AIM OF THE TASK: Copy out every line of text in the listing below, character for character, and leave out the pictures.
*** INPUT
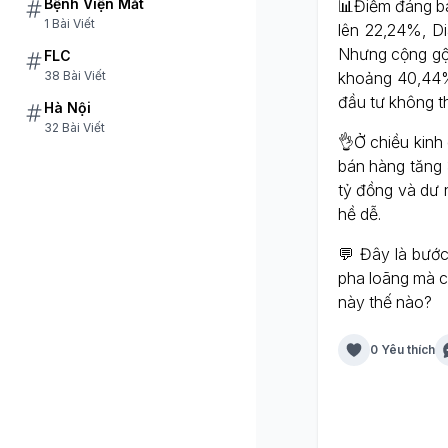
Bệnh Viện Mắt
📊Điểm đáng bà
1 Bài Viết
lên 22,24%, D
Nhưng cộng gộp
FLC
khoảng 40,44%,
38 Bài Viết
đầu tư không t
Hà Nội
32 Bài Viết
👌Ở chiều kinh
bán hàng tăng 
tỷ đồng và dư 
hề dễ.
💬 Đây là bước 
pha loãng mà c
này thế nào?
0 Yêu thích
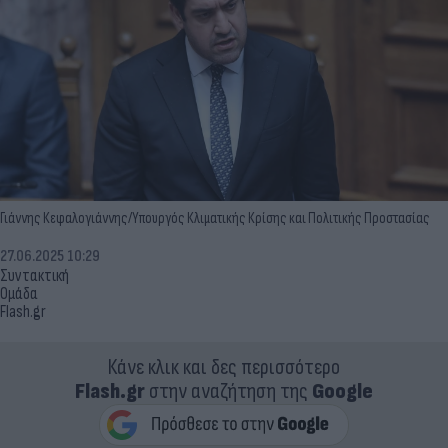
Γιάννης Κεφαλογιάννης/Υπουργός Κλιματικής Κρίσης και Πολιτικής Προστασίας
27.06.2025 10:29
Συντακτική
Ομάδα
Flash.gr
Κάνε κλικ και δες περισσότερο
Flash.gr
στην αναζήτηση της
Google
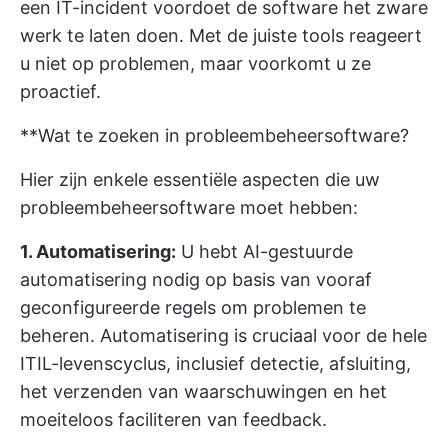
een IT-incident voordoet de software het zware
werk te laten doen. Met de juiste tools reageert
u niet op problemen, maar voorkomt u ze
proactief.
**Wat te zoeken in probleembeheersoftware?
Hier zijn enkele essentiële aspecten die uw
probleembeheersoftware moet hebben:
1. Automatisering:
U hebt AI-gestuurde
automatisering nodig op basis van vooraf
geconfigureerde regels om problemen te
beheren. Automatisering is cruciaal voor de hele
ITIL-levenscyclus, inclusief detectie, afsluiting,
het verzenden van waarschuwingen en het
moeiteloos faciliteren van feedback.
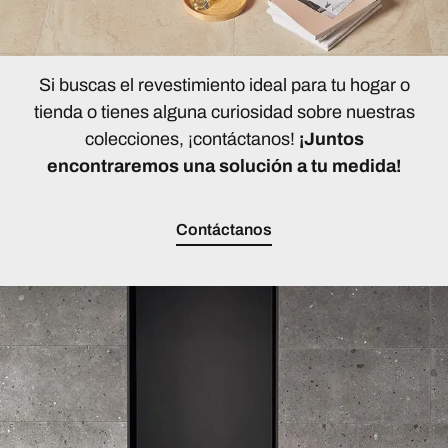
Si buscas el revestimiento ideal para tu hogar o
tienda o tienes alguna curiosidad sobre nuestras
colecciones, ¡contáctanos!
¡Juntos
encontraremos una solución a tu medida!
Contáctanos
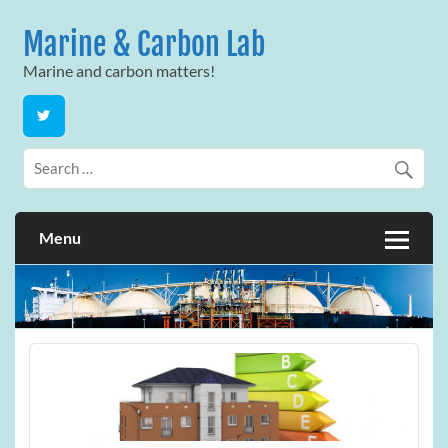
Skip
to
Marine & Carbon Lab
content
Marine and carbon matters!
Menu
******
RESULT:
Bệnh Viện Mắt
📊Điểm đáng bà
1 Bài Viết
lên 22,24%, D
Nhưng cộng gộp
FLC
khoảng 40,44%,
38 Bài Viết
đầu tư không t
Hà Nội
32 Bài Viết
👌Ở chiều kinh
bán hàng tăng 
tỷ đồng và dư 
hề dễ.
💬 Đây là bước 
pha loãng mà c
này thế nào?
0 Yêu thích
Γιάννης Κεφαλογιάννης/Υπουργός Κλιματικής Κρίσης και Πολιτικής Προστασίας
27.06.2025 10:29
Συντακτική
Ομάδα
Flash.gr
Κάνε κλικ και δες περισσότερο
Flash.gr
στην αναζήτηση της
Google
een IT-incident voordoet de software het zware
werk te laten doen. Met de juiste tools reageert
u niet op problemen, maar voorkomt u ze
proactief.
**Wat te zoeken in probleembeheersoftware?
Hier zijn enkele essentiële aspecten die uw
probleembeheersoftware moet hebben:
1. Automatisering:
U hebt AI-gestuurde
automatisering nodig op basis van vooraf
geconfigureerde regels om problemen te
beheren. Automatisering is cruciaal voor de hele
ITIL-levenscyclus, inclusief detectie, afsluiting,
het verzenden van waarschuwingen en het
moeiteloos faciliteren van feedback.
Si buscas el revestimiento ideal para tu hogar o
tienda o tienes alguna curiosidad sobre nuestras
colecciones, ¡contáctanos!
¡Juntos
encontraremos una solución a tu medida!
Contáctanos
Skip
to
Marine & Carbon Lab
content
Marine and carbon matters!
Menu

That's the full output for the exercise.